Tube sampling disturbance
| Researcher: | Ms Eyre Hover |
| Project duration: | 2010-2013 |
| Supervisor: | Dr Qing Ni and Prof. Ian Guymer |
| Funding body: | |
Background
The biggest source of uncertainties and risks for the construction of civil engineering projects lies in the ground. It is observed that among projects that were delayed, nearly half of the cases were due to unforeseen ground problems and not much improvement has been made during the past three decades (Tyrell et al., 1983; NEDO, 1988; Chapman and Marcetteau, 2004). As a result, projects are often built over the initial budget and it is estimated that across the European Union, about 50 billion euros is spent each year due to such problems (Chapman, 2008). Most of the time, soil samples are retrieved by pushing a tube into the ground, a process called tube sampling. It has long been recognized that this sampling process can cause significant disturbances to the soil, so the soil samples obtained do not truly reflect the in-situ soil state. Without understanding the tube sampling disturbances, it is impossible to interpret the laboratory test data properly and obtain the correct engineering property values. It has been a primary concern among geotechnical engineers and extensive research has been done on tube sampling disturbances, although the real movement of soil during tube sampling has never been measured.

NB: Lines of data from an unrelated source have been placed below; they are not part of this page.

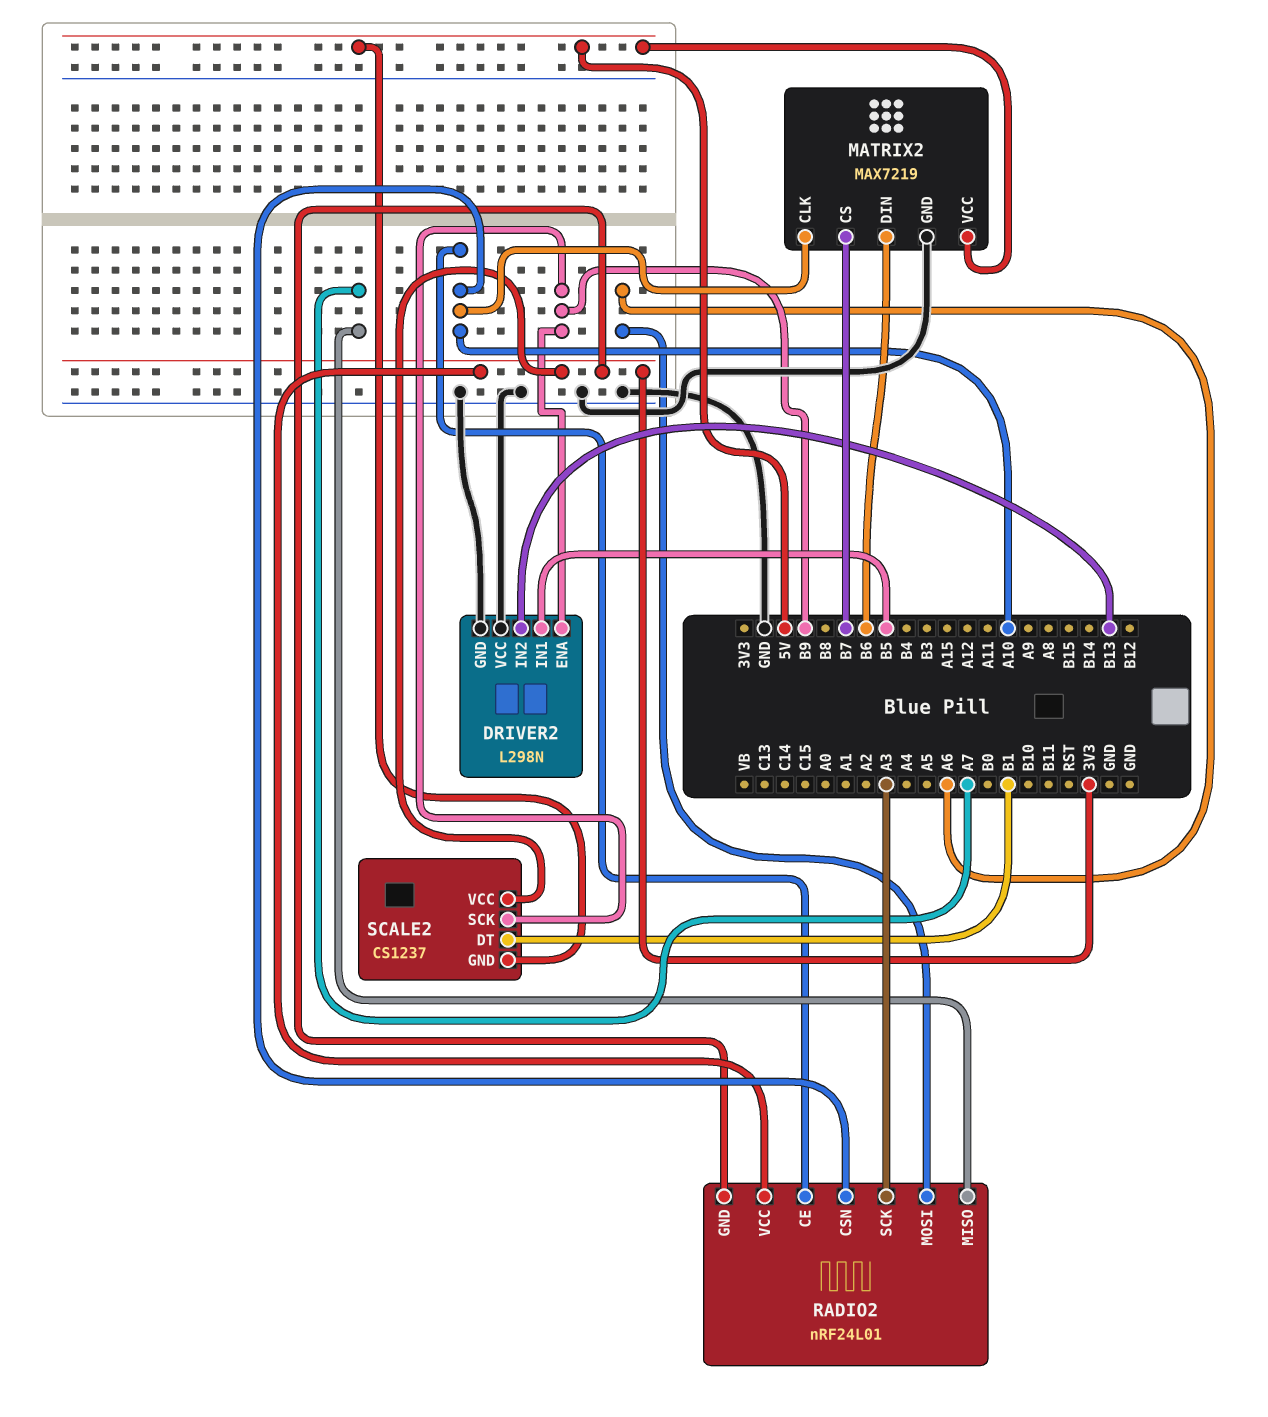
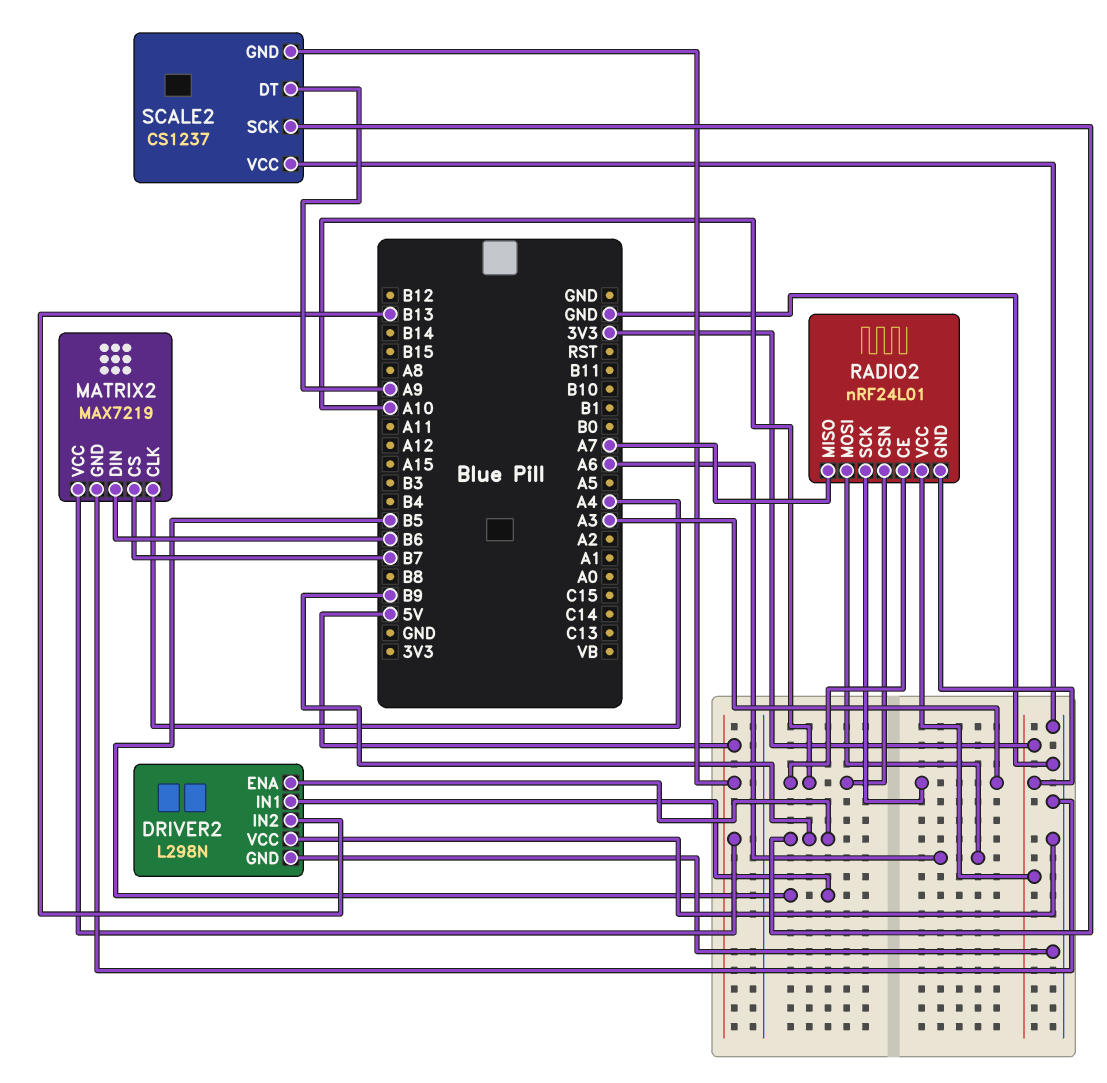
MATRIX2 pin CLK: A10 -> A4
SCALE2 pin DT: B1 -> A9
SCALE2 pin VCC: 3V3 -> GND

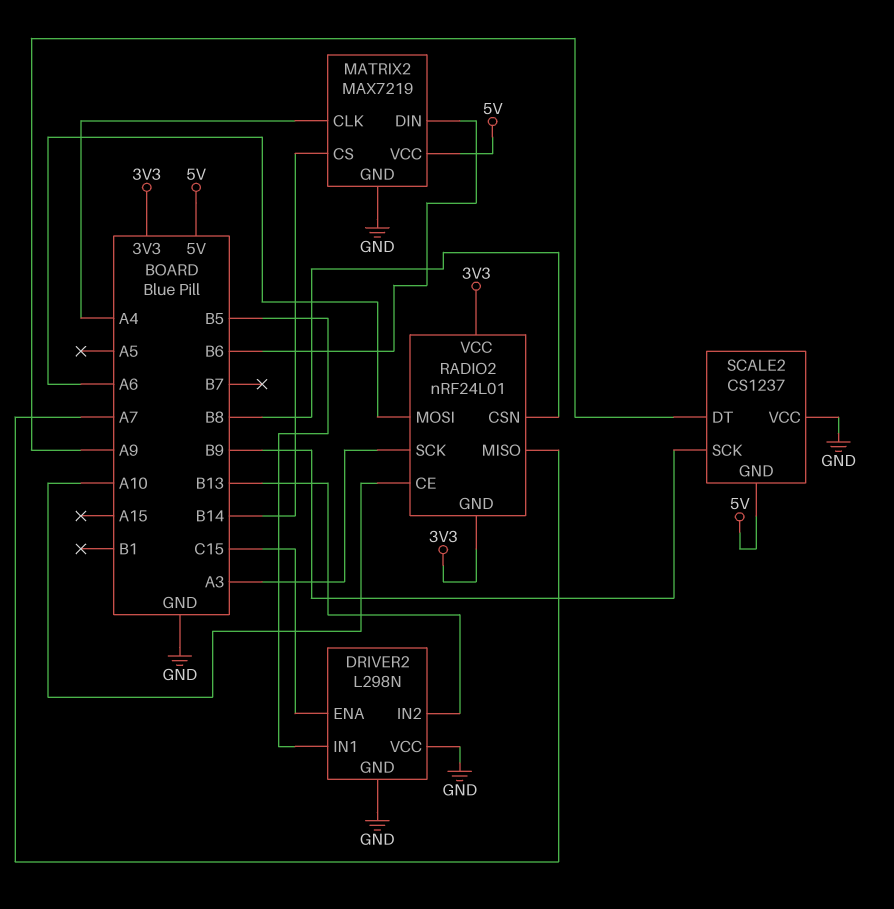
DRIVER2 pin ENA: B9 -> C15
MATRIX2 pin CS: B7 -> B14
RADIO2 pin CSN: A10 -> B8

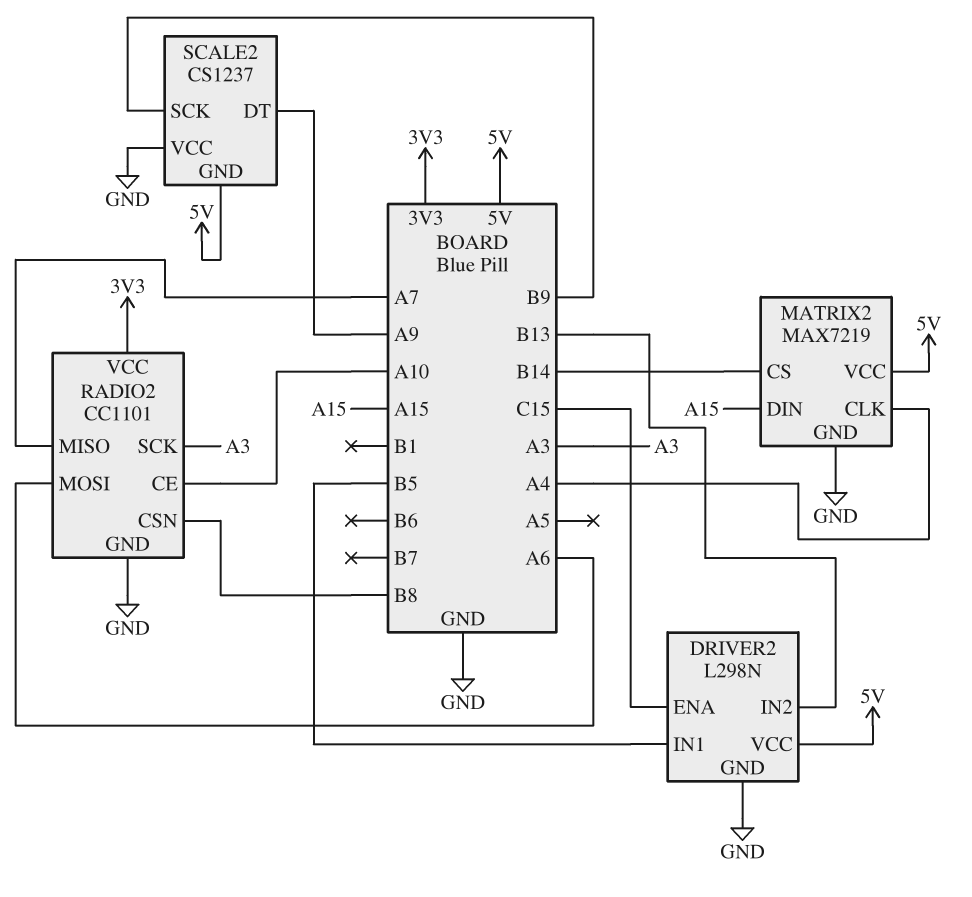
DRIVER2 pin VCC: GND -> 5V
MATRIX2 pin DIN: B6 -> A15
RADIO2: nRF24L01 -> CC1101
RADIO2 pin GND: 3V3 -> GND

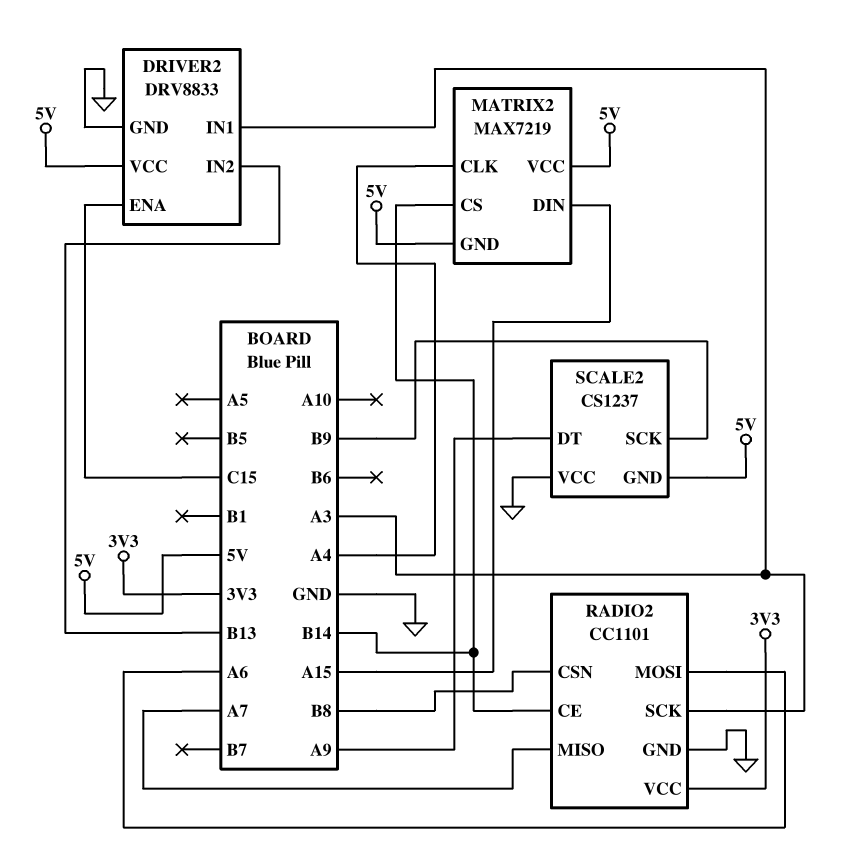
DRIVER2: L298N -> DRV8833
DRIVER2 pin IN1: B5 -> A3
MATRIX2 pin GND: GND -> 5V
RADIO2 pin CE: A10 -> B14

Project Aims and Methodology
The aim of this research is to study the real movement of soil during the entirety of the sampling process: driving, storage and extrusion of samples. Since clay is naturally opaque, an artificial transparent material with properties similar to clay (Iskander, 2010) will be used to model the soil medium. Similarly, steel sampling tubes will be replaced with glass tubes of different design to study the effect of sampler geometry on sample disturbance. Displacements within the soil body will be studied by tracking the motion of seeded particles within a plane of the soil body during testing, and analysed using Particle Image Velocimetry (PIV), a non-intrusive displacement/velocity measurement technique originally developed in the field of fluid mechanics.
References
Tyrrel, A. P., Lake, L. M. and Parsons, A. W. (1983) An Investigation of the Extra Costs Arising on Highway Contracts. TRRL Supplementary Report SR814, Transport and Road Research Laboratory, Crowthorne, Berks.
Chapman, T. and Marcetteau, A. (2004) Achieving Eeconomy and Reliability in Piled Foundation Design for Bilding Project. The Structural Engineer, 2 June, 42-37.
Chapman, T. (2008) The Relevance of Developer Costs in Geotechnical Risk Management. Proceedings of the 2nd British Geotechnical Association International Conference on Foundations- ICOF 2008. Brepress, Dunde.
Iskander, M. (2010) Modelling with Transparent Soils, Springer Berlin Heidelber.